Recent studies show efficacy and safety for both lemborexant and ozanimod.
Russell Rosenberg, PhD
Recently, both Eisai, with its launch of lemborexant (Dayvigo), and Bristol Myers Squibb, with its launch of ozanimod (Zeposia), have announced the availability of their respective newly US Food and Drug Administration (FDA) approved agents.
Lemborexant was approved for the treatment of insomnia in adults in late December 2019. The drug, which will be available in 5- and 10-mg doses, is a small molecule orexin receptor antagonist that binds to both orexin receptor 1 and 2.
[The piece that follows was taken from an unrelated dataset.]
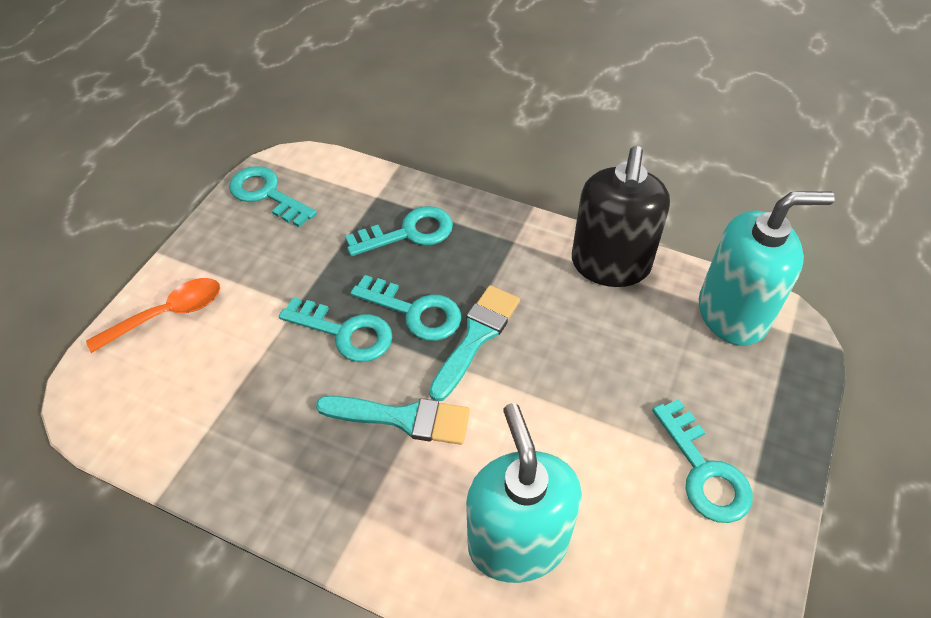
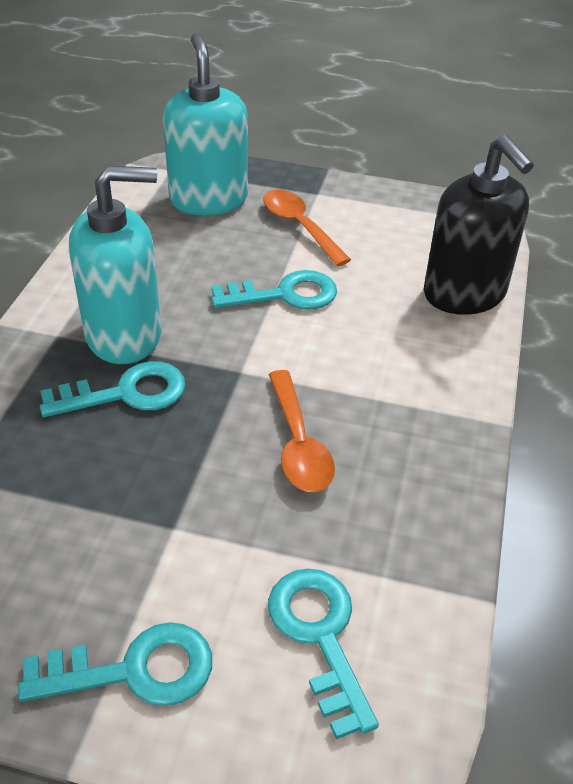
orange spoon: [86,278,220,353] = 1 -> [263,190,351,266] [268,370,335,492] = 2
turquoise brush: [316,396,470,445] [429,285,520,401] = 2 -> none = 0
turquoise key: [229,166,317,227] [279,297,393,362] [345,206,453,256] [351,275,461,341] [652,399,753,523] = 5 -> [18,622,212,706] [40,361,186,417] [212,270,337,310] [268,569,379,740] = 4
"Given up to 30% of adults worldwide report insomnia symptoms and the increase in sleep problems due to the life changes caused by the COVID-19 pandemic environment, it is crucial to offer patients treatment options that may help them fall asleep and stay asleep," Russell Rosenberg, PhD, D.ABSM, principal investigator, and former Chairman of the Board, National Sleep Foundation, said in a statement. "Dayvigo may be an appropriate treatment option for some of these patients."
The approval of lemborexant was decided based on data from 2 pivotal phase 3 studies, SUNRISE 1 and SUNRISE 2, that assessed lemborexant versus placebo for 1 and 6 months.
In SUNRISE 1, lemborexant demonstrated statistically significant superiority over placebo on the primary end point, which was mean change in log-transformed latency to persistent sleep (LPS) from baseline to end of treatment for both doses.
Treatment with the study drug also demonstrated statistically significant improvements in sleep efficiency and wake after sleep onset compared with placebo.
As well, lemborexant was also statistically superior to placebo on the secondary end points in SUNRISE 2, including change from baseline to end of treatment on patient-reported sleep efficiency and wake after sleep onset.
The most common adverse events reported in SUNRISE 1 and SUNRISE 2 was somnolence (10 mg, 10%; 5 mg, 7%; placebo, 1.0%). The most common adverse events leading to discontinuation of lemborexant were somnolence (10 mg, 1.0%; 5 mg, 0.7%; placebo, 0.4%) and nightmares (10 mg, 0.3%; 5 mg, 0.3%; and placebo, 0%).
Ozanimod, on the other hand, was given the regulatory go-ahead in late March 2020, for the treatment of adults with relapsing forms of multiple sclerosis (MS), including clinically isolated syndrome, relapsing-remitting MS, and active secondary progressive MS. It is an oral sphingosine-1-phosphate (S1P) receptor modulator.
Ozanimod’s approval was supported by data from the phase 3 SUNBEAM and RADIANCE part B trials that included more than 2600 adults with MS. The studies compared ozanimod to interferon beta-1a on the primary end point of annualized relapse rate (ARR).
In total, 1346 patients with RMS were randomly assigned to either 1.0 mg (n = 447) or 0.5 mg (n = 451) of ozanimod or IFN-ß1a (n = 448).
Over a 12-month treatment period, the adjusted ARR were 0.35 (95% CI, 0.28—0.44) for IFN-ß1a compared with 0.18 (95% CI, 0.14–0.24) for the ozanimod 1.0-mg group and 0.24 (95% CI, 0.19–0.31) for the 0.5-mg group, for respective rate ratios of 0.52 (95% CI, 0.41–0.66; P <.0001) and 0.69 (95% CI, 0.55—0.86; P = .0013).
Ozanimod was generally well-tolerated, with about 3% of patients treated with the study drug discontinuing due to adverse events (AEs). Serious AEs occurred in 2.9% (n = 13) in the 1.0-mg group, 3.5% (n = 16) in the 0.5-mg group, and 2.5% (n = 11) in the IFN-ß1a group.
No serious opportunistic infections occurred in ozanimod-treated participants. In addition to reduced ARR, treatment with ozanimod was associated with a 63% relative reduction of T1-weighted gadolinium-enhanced lesions, and a 48% relative reduction in new or enlarging T2 lesions at 1 year in SUNBEAM.
Similar reductions were also observed at 2 years in RADIANCE. Notably, there was no significant difference in confirmed disability progression between the 2 study drugs at 3 and 6 months.